Ификл с непонятным трепетом огляделся вокруг.
— Этот дом — мой? — он словно пробовал слова на вкус. — Этот дом — я? Дерево — я? Лепешка — я?
Нет. Глупо это прозвучало, глупо, по-чужому, не так…
Взгляд мальчика упал на брата, и что-то зажглось в глубине этого взгляда.
— Ты — это я, — Ификл радостно хлопнул Алкида по плечу. — Ты посмотри на себя, Алкид! Ты только посмотри на себя! Ты — это я! Понял?
— Я смотрю, — Алкид не отрывал глаз от лица Ификла, — я смотрю… на себя. Ты — это я! Правильно?!
— Правильно!
— Правильно, — согласился Пустышка. — Вы даже не представляете, парни, до чего это правильно. Ну а теперь — пошли драться!

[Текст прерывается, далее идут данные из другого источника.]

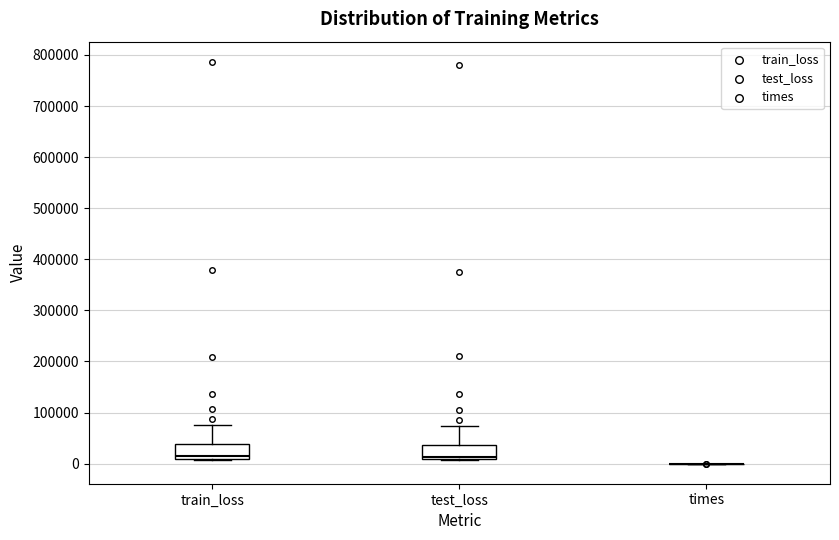

Reading left to right, transcribe this box plot: for each box, give where its median line is, the range the box spans, and where its two whiskers end, as read against the y-axis. The values are not printed on the chart, so give them approximately, as read against the axis.

train_loss: median 10000 (just above the box's lower edge), box 10000 to 40000, whiskers 10000 to 80000
test_loss: median 10000 (just above the box's lower edge), box 10000 to 40000, whiskers 10000 to 70000
times: box collapsed to a line at 0, whiskers 0 to 0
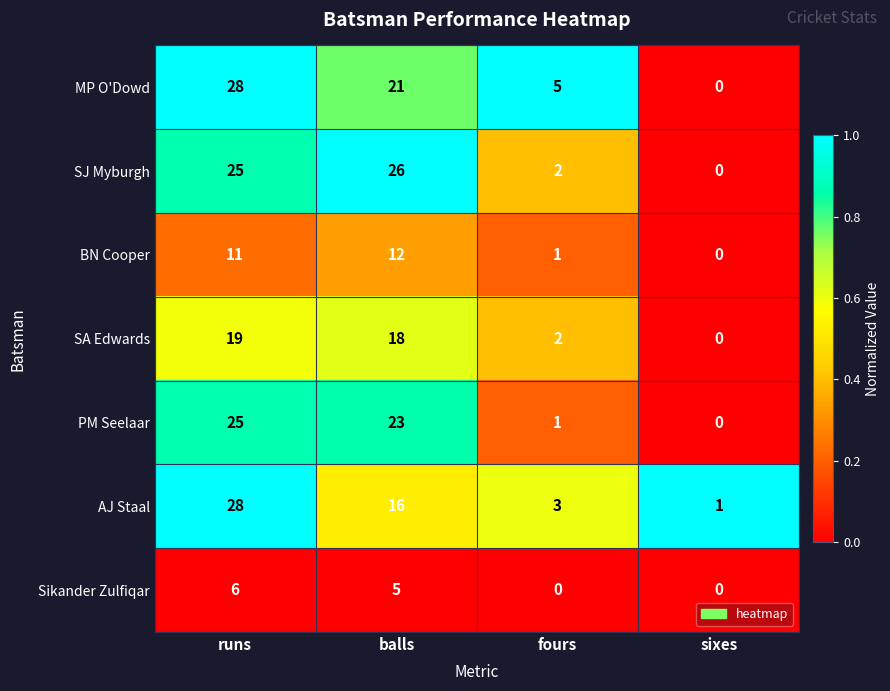

What is the difference between the second highest and second lowest values in the MP O'Dowd series?

16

— Не по правилам? — восторгу близнецов не было предела.
— Разумеется, — подтвердил Пустышка. — А как же иначе? Здесь вам не палестра, герои…
И они пошли драться не по правилам.
— …Этот Эврит — действительно хороший лучник, — задумчиво пробормотал Автолик, привычно запуская пятерню в свою густую бороду. — И учитель хороший… а так, похоже, сволочь.
— Причем тут Эврит? — недоуменно пожал плечами Кастор, сидя рядом с Автоликом на западной трибуне и наблюдая за долговязым Ифитом и коренастым фиванцем Миртилом — те только что наложили по стреле на тетиву и теперь натягивали свои луки.
Отсюда все поле стадиона прекрасно просматривалось, и Кастор про себя отметил, что мишень стоит чуть косо; потом он снова перевел взгляд на лучников и подумал, что Ифитов лук под стать владельцу — раза в полтора длиннее лука Миртила.
И натягивал его Ифит не до груди, как привыкли фиванские стрелки, а по-варварски, до самого уха.